Eduardo confeccionou camisa com a foto de Perla (Arquivo pessoal)

A vontade de salvar a cadela e trazê-la para perto só aumentava, mas era desproporcional à distância e à situação financeira de Eduardo, que chegou a cogitar contratar uma agência especializada em translado de animais, mas o preço era irrealizável. Com a cadela cada vez mais doente, a eutanásia, ato de proporcionar morte sem sofrimento, também passou pelo seu pensamento. Além disso, todo o dinheiro que Edu havia guardado até ali precisou ser enviado à família para tratamento de saúde do pai.

Resgate de Perla o trajeto pela estrada

Após mais um ano juntando economias, Eduardo estava decidido em ir até a Venezuela resgatar Perla, mesmo com os altos custos da viagem, as exigências veterinárias e os riscos sabidos do transporte de um animal idoso por um longo trajeto. Fez campanha pedindo ajuda na internet, mas sem sucesso. Então pediu demissão do emprego em Florianópolis, o primeiro com carteira assinada oferecido a ele no Brasil, e usou o dinheiro da rescisão para iniciar a empreitada.

O venezuelano pediu ajuda na internet (Arquivo pessoal)

Embarcou para Manaus no dia 1º de dezembro de 2022. A passagem aérea, no valor R$ 1.200, já incluía a volta. Passou uns dias na capital amazonense para rever amigos e, em seguida, partiu de ônibus até Caracas, numa viagem pela BR-174 ao custo de R$ 750. Depois, de Caracas para Valência por R$ 300 o trecho, convertido do dólar.

Dias antes do Natal, Eduardo reencontrava Perla e sua família. “Quando eu cheguei na Venezuela, ela estava em um lugar onde batia muito sol, e quando chovia não tinha resguardo. Ficava isolada, tinha muito lixo ao redor. Ela tinha um hálito nojento, estava suja, fedendo. Ela comia restos de comida e por conta da má alimentação, o pelo começou a cair, perdeu dentes, o olho dela estava infeccionado. Dei um banho nela, comprei ração e comecei a cuidar”.

Dias após o Natal, os dois embarcariam rumo ao Brasil: foram de carro fretado de Valência a Santa Helena, na fronteira, numa viagem pela estrada que durou dois dias, incluindo o trajeto em si e paradas para alimentação, dormir, necessidades básicas, além de pedágios e blitz. O trecho todo custou, em média, R$ 2.500 na conversão ao real. Chegaram a Pacaraima numa sexta-feira à noite e, por isso, tiveram mais custos com hospedagem numa pousada até reabrir o sistema da imigração: mais R$ 525.
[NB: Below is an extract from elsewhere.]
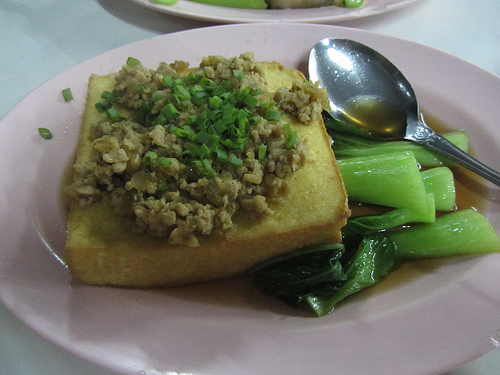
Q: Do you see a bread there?
A: Yes, there is a bread.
“As pessoas se aproveitavam da condição de viajar com uma cachorra e cobravam as coisas sempre acima do valor normal”, explica. Já do lado brasileiro, também pagou mais caro. “Em Pacaraima, me cobraram três passagens só para eu ir com ela até Boa Vista, uma passagem minha e duas por ela”. Custo do trecho Pacaraima-Boa Vista foi de R$ 260 e o tempo de viagem durou, aproximadamente, quatro horas.

Eduardo e Perla no trajeto de volta para o Brasil (Arquivo pessoal)

Quando chegou à capital roraimense, Eduardo já estava sem dinheiro. “Foi mais do que estava no meu planejamento. Já estava zerado. Comecei a ligar para conhecidos, amigos que pudessem me ajudar”. Na rodoviária de Boa Vista, conheceu um viajante que iria para Manaus. “Ele se ofereceu para nos levar, tinha espaço (no veículo) e me convenceu a viajar com ele, só que estava me cobrando R$ 200 por cada lugar e a cadela ocupava dois. Então foi mais 600 reais de Boa Vista em Manaus”, relembra. O tempo de viagem foi de, aproximadamente, de 15 horas na estrada.

Viagem de avião e custos veterinários

A volta para Florianópolis já estava comprada, mas a passagem aérea da cadela foi paga horas antes do embarque: R$ 700, um preço tabelado para animais até 25 kg. “A gente tem que avisar a companhia que vai viajar com um pet. Eles pedem as medidas dela, porte, peso, idade, e fazem a confirmação da reserva”.

A conta aumentaria ainda mais devido aos itens veterinários necessários: a caixa de transporte tipo 4, do porte da Perla, saiu a R$ 1.390, os recipientes água-comida específicos de transporte aéreo R$ 120, o atestado veterinário a R$ 80, remédio antiparasitário e vacinas a R$ 200. “Tive que esperar chegar em Manaus para comprar por causa das requisições que pediam. Se eu comprasse na Venezuela, não ia dar certo”.

No último 20 de janeiro, os dois embarcaram para Florianópolis. Perla foi como “carga viva” no porão da aeronave, numa viagem de sete horas com uma parada em São Paulo. Hoje, a cadelinha pode finalmente viver ao lado do “pai”, compartilhando a atenção com outros três pets da casa compartilhada com colegas venezuelanos: um cão manauara e duas gatas catarinenses.

“Além do compromisso e do sentimento que tenho por ela, sentia que eu tinha uma dívida com a Perla, por ter deixado ela e não ter trazido na primeira vez que vim. Hoje estou mais feliz com ela ao meu lado”, afirma.

Perla preparada para embarcar para Florianópolis (Arquivo pessoal)

A paixão pela língua e cultura brasileiras

Eu sou Eduardo, estou estudando português e um dia vou morar no Brasil”. A frase escrita num papel aos 14 anos de idade, despretensiosamente para treinar o idioma, era uma profecia do futuro. Apaixonado pela cultura brasileira, Sanabria adquiriu sozinho fluência na língua portuguesa assistindo videoaulas gratuitos na internet, ouvindo músicas e assistindo séries e novelas do Brasil, como “Xica da Silva”, “Chocolate com Pimenta” e “O Cravo e a Rosa”.

“Assistia tudo em espanhol. Quando me interessei pelo idioma, assisti de novo em português. Só ‘Alma Gêmea’ eu assisti quatro vezes”, explica. “Depois, passei a procurar as músicas (trilha sonora) das novelas. Antes de vir ao Brasil eu já escutava Marília Mendonça, Simone & Simaria, Maria Bethânia. Paula Fernandes foi a primeira que comecei a ouvir. Aí conheci o forró e me apaixonei. Quando escuto piseiro, parece que a alma sai do corpo”, brinca. “Hoje não costumo ouvir música em espanhol, gosto de músicas em português”.

A fluência em português e a habilidade com as palavras surpreendem até quem ouve. “Tem gente que não percebe a diferença do meu sotaque. Como tenho esse mesmo chiado na hora de falar, pensam que sou carioca, amazonense ou paraense. Aí eu falo ‘pela fé’ ou outra gíria e o povo diz ‘olha, bem manauara’. Em Florianópolis todos pensam que sou manauara ou paraense”.